The numbers imply that only 4.1 million 2010-crop bales, plus cotton carried over from previous years, are still available for shipment during the remainder of the 2010 marketing year.
The January 2011 marketing figures, released February 28 by USDA National Agricultural Statistics Service, show that a total of 2.784 million bales were reported as shipped. The January total is approximately 1.4 million bales smaller than the 2010-crop marketing year's peak monthly shipment level of 4.22 million bales reported for the month of December.

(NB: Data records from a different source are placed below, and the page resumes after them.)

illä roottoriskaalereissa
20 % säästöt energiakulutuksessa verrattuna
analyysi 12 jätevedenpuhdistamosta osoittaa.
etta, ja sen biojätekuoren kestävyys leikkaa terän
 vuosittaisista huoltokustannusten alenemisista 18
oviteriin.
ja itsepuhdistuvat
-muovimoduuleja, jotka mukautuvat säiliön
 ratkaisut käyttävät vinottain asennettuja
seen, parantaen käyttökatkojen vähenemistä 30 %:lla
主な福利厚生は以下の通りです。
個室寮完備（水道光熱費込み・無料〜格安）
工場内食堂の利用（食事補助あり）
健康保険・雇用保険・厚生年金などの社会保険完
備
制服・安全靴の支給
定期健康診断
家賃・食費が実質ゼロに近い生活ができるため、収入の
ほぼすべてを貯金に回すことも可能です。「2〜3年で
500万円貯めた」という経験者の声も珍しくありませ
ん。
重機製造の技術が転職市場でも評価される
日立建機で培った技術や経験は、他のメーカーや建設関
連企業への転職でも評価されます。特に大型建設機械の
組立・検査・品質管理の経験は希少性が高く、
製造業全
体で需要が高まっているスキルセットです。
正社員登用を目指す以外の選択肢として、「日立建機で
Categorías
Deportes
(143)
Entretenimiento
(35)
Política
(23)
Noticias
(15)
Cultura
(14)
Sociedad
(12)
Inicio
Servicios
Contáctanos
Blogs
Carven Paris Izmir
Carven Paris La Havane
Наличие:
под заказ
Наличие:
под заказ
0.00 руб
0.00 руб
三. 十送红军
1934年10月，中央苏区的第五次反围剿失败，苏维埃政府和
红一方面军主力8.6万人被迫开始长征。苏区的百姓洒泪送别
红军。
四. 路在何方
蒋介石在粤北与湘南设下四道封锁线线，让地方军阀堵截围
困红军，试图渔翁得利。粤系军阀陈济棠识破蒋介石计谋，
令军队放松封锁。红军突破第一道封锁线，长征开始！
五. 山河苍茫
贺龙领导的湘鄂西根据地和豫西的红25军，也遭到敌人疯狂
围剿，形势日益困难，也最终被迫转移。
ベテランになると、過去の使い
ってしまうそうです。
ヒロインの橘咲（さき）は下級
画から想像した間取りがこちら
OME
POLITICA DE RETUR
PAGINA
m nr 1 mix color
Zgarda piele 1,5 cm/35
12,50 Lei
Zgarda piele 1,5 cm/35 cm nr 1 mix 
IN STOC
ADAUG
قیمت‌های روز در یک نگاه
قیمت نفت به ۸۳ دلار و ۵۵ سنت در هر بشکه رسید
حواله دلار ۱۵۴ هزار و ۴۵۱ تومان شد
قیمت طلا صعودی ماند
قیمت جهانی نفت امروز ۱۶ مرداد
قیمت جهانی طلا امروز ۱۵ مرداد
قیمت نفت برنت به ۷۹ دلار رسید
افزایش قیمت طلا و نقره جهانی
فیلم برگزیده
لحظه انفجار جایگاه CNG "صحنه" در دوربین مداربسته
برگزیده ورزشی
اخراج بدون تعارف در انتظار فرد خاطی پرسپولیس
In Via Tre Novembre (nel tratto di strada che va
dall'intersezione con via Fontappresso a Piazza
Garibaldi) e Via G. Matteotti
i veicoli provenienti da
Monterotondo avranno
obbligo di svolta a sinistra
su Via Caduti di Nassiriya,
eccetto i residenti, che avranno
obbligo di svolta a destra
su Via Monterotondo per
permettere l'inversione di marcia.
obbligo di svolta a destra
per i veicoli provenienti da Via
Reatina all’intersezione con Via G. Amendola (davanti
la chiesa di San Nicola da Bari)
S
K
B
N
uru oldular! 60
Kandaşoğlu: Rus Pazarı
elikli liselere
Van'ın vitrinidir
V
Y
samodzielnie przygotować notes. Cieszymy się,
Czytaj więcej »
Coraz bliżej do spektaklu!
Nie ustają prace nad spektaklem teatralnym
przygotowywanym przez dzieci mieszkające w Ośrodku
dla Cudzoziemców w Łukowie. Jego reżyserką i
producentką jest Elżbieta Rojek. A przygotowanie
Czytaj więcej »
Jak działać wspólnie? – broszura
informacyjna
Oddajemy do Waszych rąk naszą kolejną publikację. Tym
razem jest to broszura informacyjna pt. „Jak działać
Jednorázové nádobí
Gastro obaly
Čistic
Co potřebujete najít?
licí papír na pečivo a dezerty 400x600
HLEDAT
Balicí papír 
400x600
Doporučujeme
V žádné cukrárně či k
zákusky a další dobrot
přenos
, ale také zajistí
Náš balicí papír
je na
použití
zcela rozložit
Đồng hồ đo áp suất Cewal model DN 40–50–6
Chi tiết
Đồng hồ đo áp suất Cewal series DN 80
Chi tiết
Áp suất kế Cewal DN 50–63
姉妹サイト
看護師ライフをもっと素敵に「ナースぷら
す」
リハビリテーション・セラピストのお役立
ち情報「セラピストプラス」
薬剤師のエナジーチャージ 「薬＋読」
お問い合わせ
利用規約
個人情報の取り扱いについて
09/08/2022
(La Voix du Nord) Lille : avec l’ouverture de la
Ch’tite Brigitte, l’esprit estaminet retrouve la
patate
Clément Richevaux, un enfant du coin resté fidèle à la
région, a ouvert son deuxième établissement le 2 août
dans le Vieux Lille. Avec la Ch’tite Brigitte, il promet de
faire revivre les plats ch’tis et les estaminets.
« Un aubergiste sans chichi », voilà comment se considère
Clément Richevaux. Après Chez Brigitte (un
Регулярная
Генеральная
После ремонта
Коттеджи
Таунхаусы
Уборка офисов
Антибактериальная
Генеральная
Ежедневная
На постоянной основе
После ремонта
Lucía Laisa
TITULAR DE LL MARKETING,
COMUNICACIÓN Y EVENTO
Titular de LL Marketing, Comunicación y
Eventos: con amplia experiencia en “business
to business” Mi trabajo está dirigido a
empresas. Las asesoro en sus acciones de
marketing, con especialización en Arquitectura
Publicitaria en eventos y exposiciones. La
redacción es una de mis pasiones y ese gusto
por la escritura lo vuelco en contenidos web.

On the price side of the report, the data reflect the fact that a vast majority of 2010-crop cotton was sold long before the harvest season price advance that continues to drive old crop prices above $2.00 per pound. The February 28 report indicates that the average price received by growers was 82.2 cents per pound for bales marketed during the month of January.
Eventually the limited amount of free cotton that was sold by producers during the harvest run-up will be captured in the USDA marketing reports and figured into the 2010 Average Price Received by Farmers calculation. How much impact it will have, though, is unknown since it is unclear how much cotton was actually marketed at higher price levels last fall.
The 2010 Counter-cyclical payment rate authorized under the 2008 Farm Bill would be based on the 12-month Weighted Average Price Received by growers. For cotton the 12-month Weighted Average Price will reflect price and marketings for the 2010 marketing year. The 2010 cotton marketing year began in August 1, 2010 and ends July 31, 2011.